The well planning system (e.g., well planning system (208)) may include a computer system such as the one described in reference to FIG. 9. The computer system may include one or more computer processors in communication with computer memory containing geophysical and geomechanical models, subsurface and surface data sets, information relating to drilling hazards, and constraints imposed by the limitations of an associated drillstring of a well drilling system (e.g., drilling system (201)). The well planning system may further include dedicated software to determine the well plan and associated drilling parameters, such as the planned wellbore diameter, the location of planned changes of the wellbore diameter, the planned depths at which casing will be inserted to support the wellbore and to prevent formation fluids entering the wellbore, and the drilling mud weights and types that may be used during drilling the wellbore. If casing is used, the well plan may include casing type or casing depths. Furthermore, the well plan may consider other engineering constraints such as the maximum wellbore curvature (“dog-leg”) that the drillstring of the drilling system (e.g., drilling system (201)) may tolerate and the maximum torque and drag values that the drilling system (e.g., drilling system (201)) may provide. The well plan may further define associated drilling parameters, such as the planned depths at which drilling may be paused and casing will be inserted to support the wellbore to prevent formation fluids entering the wellbore and the drilling mud weights (densities) and types that may be used during drilling of the wellbore. The well plan may also define the drilling parameters associated with the placement of manufactured tools or chemicals to enhance, reduce, segregate, or otherwise affect reservoir fluid. For example, the well plan may include defining the operation of a chemical storage system installed along the wellbore.
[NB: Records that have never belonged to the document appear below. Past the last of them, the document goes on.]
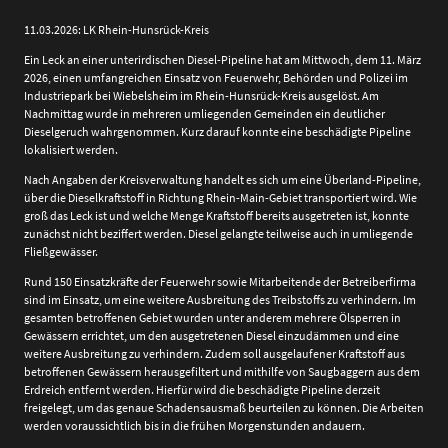
11.03.2026: LK Rhein-Hunsrück-Kreis
Ein Leck an einer unterirdischen Diesel-Pipeline hat am Mittwoch, dem 11. März
2026, einen umfangreichen Einsatz von Feuerwehr, Behörden und Polizei im
Industriepark bei Wiebelsheim im Rhein-Hunsrück-Kreis ausgelöst. Am
Nachmittag wurde in mehreren umliegenden Gemeinden ein deutlicher
Dieselgeruch wahrgenommen. Kurz darauf konnte eine beschädigte Pipeline
lokalisiert werden.
Nach Angaben der Kreisverwaltung handelt es sich um eine Überland-Pipeline,
über die Dieselkraftstoff in Richtung Rhein-Main-Gebiet transportiert wird. Wie
groß das Leck ist und welche Menge Kraftstoff bereits ausgetreten ist, konnte
zunächst nicht beziffert werden. Diesel gelangte teilweise auch in umliegende
Fließgewässer.
Rund 150 Einsatzkräfte der Feuerwehr sowie Mitarbeitende der Betreiberfirma
sind im Einsatz, um eine weitere Ausbreitung des Treibstoffs zu verhindern. Im
gesamten betroffenen Gebiet wurden unter anderem mehrere Ölsperren in
Gewässern errichtet, um den ausgetretenen Diesel einzudämmen und eine
weitere Ausbreitung zu verhindern. Zudem soll ausgelaufener Kraftstoff aus
betroffenen Gewässern herausgefiltert und mithilfe von Saugbaggern aus dem
Erdreich entfernt werden. Hierfür wird die beschädigte Pipeline derzeit
freigelegt, um das genaue Schadensausmaß beurteilen zu können. Die Arbeiten
werden voraussichtlich bis in die frühen Morgenstunden andauern.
Various configurations of a chemical storage compartment and dispensing mechanism working in conjunction to store and dispense chemicals may be used to form chemical storage systems integrated within drilling wells.
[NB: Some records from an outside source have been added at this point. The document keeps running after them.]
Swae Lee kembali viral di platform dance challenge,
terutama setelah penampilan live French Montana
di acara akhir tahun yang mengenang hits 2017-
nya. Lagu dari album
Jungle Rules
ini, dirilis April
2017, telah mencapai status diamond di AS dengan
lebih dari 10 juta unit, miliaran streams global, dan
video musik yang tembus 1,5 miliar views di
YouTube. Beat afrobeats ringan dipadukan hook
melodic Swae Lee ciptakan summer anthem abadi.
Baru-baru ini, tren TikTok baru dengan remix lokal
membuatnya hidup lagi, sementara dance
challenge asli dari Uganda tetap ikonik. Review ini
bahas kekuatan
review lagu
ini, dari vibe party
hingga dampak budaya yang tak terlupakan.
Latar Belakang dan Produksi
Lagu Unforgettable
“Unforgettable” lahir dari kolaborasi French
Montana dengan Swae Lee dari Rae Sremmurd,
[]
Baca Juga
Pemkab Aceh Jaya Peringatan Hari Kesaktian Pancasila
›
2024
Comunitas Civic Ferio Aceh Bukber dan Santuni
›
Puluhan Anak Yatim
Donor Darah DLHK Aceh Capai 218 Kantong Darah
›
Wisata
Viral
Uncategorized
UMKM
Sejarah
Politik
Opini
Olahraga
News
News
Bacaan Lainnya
The synthetic joint network predictor (325) may further be configured to transmit a signal to a computer or user device associated with a drilling system (e.g., drilling system (201)) to drill a well guided by the planned well. The signal transmitted to the drilling system (e.g., drilling system (201)) is represented by the arrow labeled command X (753). The computer or user device may be similar to or the same as the computer described in FIG. 9 and the accompanying description. The signal or command X (753) may be transmitted remotely over a distributed network (e.g., Wi-Fi) or through a physical mechanism for data transfer such as fiber optic cables.
It is emphasized that many modifications may be made to the production setting (700) and the application of the synthetic joint network predictor (325) used to predict a predicted joint network in a target subsurface layer (746) without departing from the scope of this present disclosure. For example, the wellbore (e.g., wellbore C (702)) may include a construction or configuration not included in the description above, and the same may be said regarding the well-planning system (e.g., well planning system (208)) and the drilling system (e.g., drilling system (201)).
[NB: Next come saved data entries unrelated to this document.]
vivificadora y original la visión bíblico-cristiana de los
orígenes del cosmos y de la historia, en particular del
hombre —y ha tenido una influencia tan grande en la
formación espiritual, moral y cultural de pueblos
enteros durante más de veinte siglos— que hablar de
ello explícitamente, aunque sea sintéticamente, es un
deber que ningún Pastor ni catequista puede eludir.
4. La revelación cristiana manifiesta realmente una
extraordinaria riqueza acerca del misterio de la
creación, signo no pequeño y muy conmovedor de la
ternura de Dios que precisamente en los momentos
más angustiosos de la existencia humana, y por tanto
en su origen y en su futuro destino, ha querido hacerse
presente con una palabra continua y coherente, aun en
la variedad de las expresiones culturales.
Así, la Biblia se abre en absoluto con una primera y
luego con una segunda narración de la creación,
The operation of processing subsurface measurements and applying a synthetic joint network predictor to predict a subsurface joint network is summarized in the flow chart of FIG. 8 according to one or more embodiments. In Block 801, subsurface data may be obtained from a subsurface region having a joint network and comprising a wellbore. The subsurface data include wellbore images and drill core images in addition to other standard logging measurements. Subsurface measurements may be determined and interpreted automatically or by a trained geologist. The subsurface measurements may include, in addition to a label of the data type from which it originated (i.e., wellbore imaging or drill core), classifications of discontinuity type encountered by the wellbore (e.g., fracture, vein, fault, conductive fracture, joint, layer-bound fracture, stylolite, etc.), location of the discontinuity, mineralization (and lack thereof), mode of displacement, and orientation of the discontinuity. The list of subsurface measurements provided is not exhaustive, and additional subsurface measurements may be considered without departing from the scope of the present disclosure.
The subsurface measurements and the subsurface data may undergo subsurface data pre-processing which may assist in identifying joints in the subsurface measurements and otherwise alter or modify the subsurface measurements. Subsurface data pre-processing may include partitioning or filtering the subsurface measurements according to one or more properties, numericalization, digitization, smoothing of the data, scaling (e.g., normalization) of the data, feature selection, outlier removal (e.g., z-outlier filtering) and feature engineering.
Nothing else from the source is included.